Пока официанты вязали поэта ресторанными полотенцами, в раздевалке шел разговор между командиром брига и швейцаром.
— Ты видел, что он в подштанниках? — спросил холодно пират.
— Да ведь, Арчибальд Арчибальдович, — труся, отвечал швейцар, — как же я могу их не допустить, ежели они член «Массолита»?
— Ты видел, что он в подштанниках? — холодно повторил пират.
— Помилуйте, Арчибальд Арчибальдович, — багровея, говорил швейцар, — что же я могу поделать? Давеча являются поэт Рюхин из бани, и у них веник за пазухой. Я говорю: неудобно с веником, а они смеются и веником в меня тычут. Потом мыло раскрошил на веранде, дамы падают, а им смешно!..
— Брось про веник рассказывать, Николай, — тихо говорил пират, — я тебя спрашиваю: ты видел, что он в подштанниках?
Тут швейцар умолк, кожа на лице его приняла тифозный оттенок, глаза помертвели.
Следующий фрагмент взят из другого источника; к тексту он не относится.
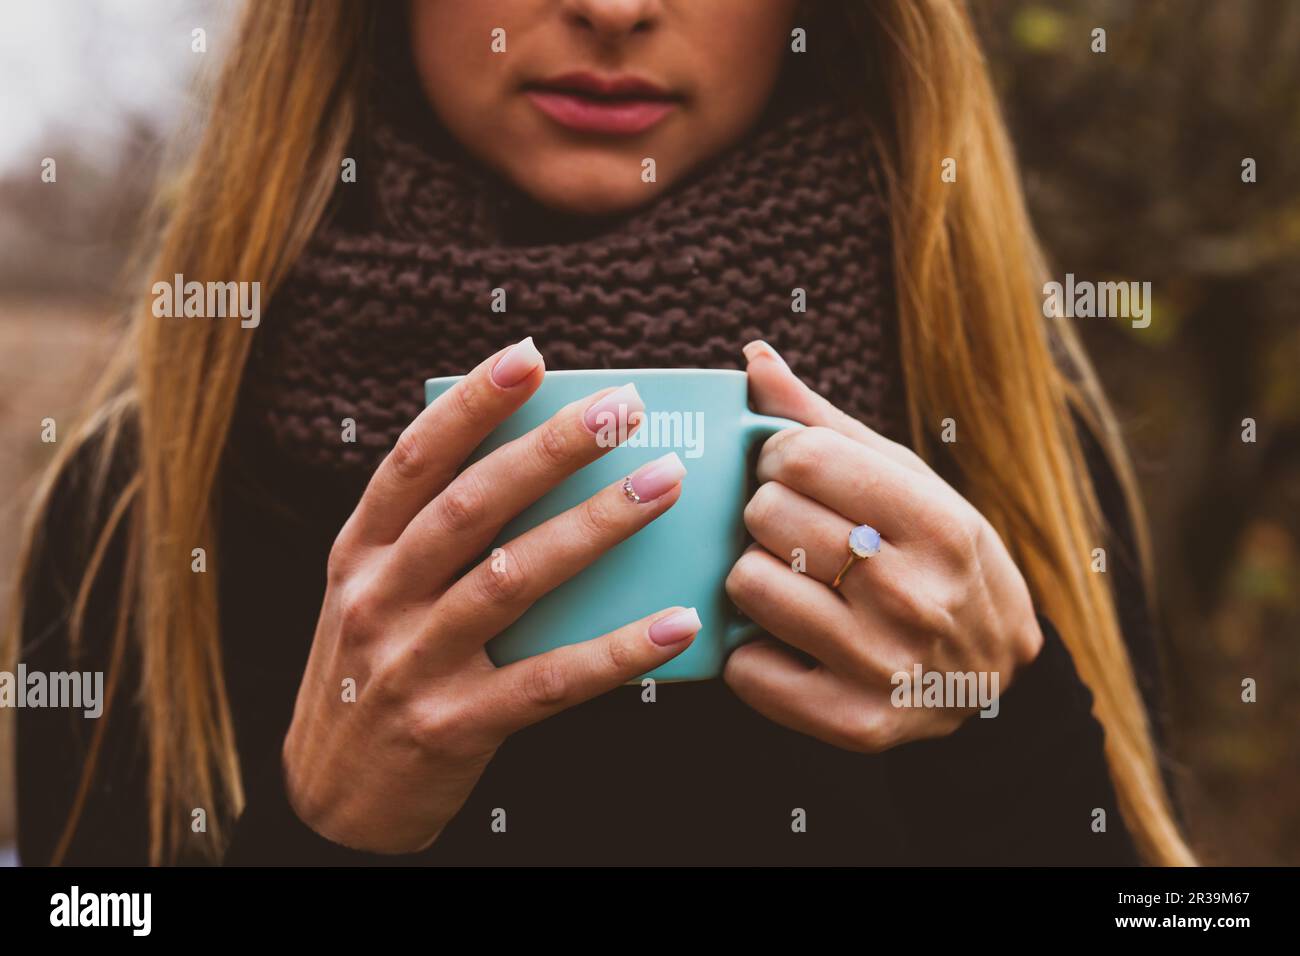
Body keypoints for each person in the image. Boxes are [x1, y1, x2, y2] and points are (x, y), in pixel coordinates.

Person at [9, 0, 1194, 865]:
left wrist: (1006, 730)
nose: (615, 10)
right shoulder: (141, 502)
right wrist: (332, 830)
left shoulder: (1009, 443)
Ему померещилось, что черные волосы, причесанные на пробор, покрылись огненным шелком. Исчезли пластрон и фрак, и за ременным поясом возникла ручка пистолета.
Швейцар представил себя повешенным на фор-марса-рее. Своими глазами увидел свой собственный высунутый язык и безжизненную голову, упавшую на плечо, даже услыхал плеск волны за бортом. Колени швейцара подогнулись. Но тут флибустьер сжалился над ним, погасил свой острый взор.
— Смотри, Николай! В последний раз! Нам таких швейцаров даром не надо. Ты в церковь сторожем поступи. — И скомандовал точно, ясно, быстро: — Пантелея. Милиционера. Протокол. Грузовик. В психиатрическую.
Через четверть часа пораженная публика на бульваре видела, как из ворот грибоедовского сада Пантелей, швейцар, милиционер, официант и поэт Понырев выносили спеленатого, как куклу, молодого человека, который, заливаясь слезами, плевался, норовя попасть в Понырева, и ругал его «сволочью».
Шофер грузовика со злым лицом заводил мотор, лихач горячил лошадь, бил ее по крупу сиреневыми вожжами, кричал:
— А вот на резвой! Я возил в психическую!
Толпа гудела, обсуждала невиданное происшествие; словом, был форменный неприличнейший скандал, который кончился лишь тогда, когда грузовик унес от ворот несчастного Ивана Николаевича, милиционера, Пантелея и Понырева.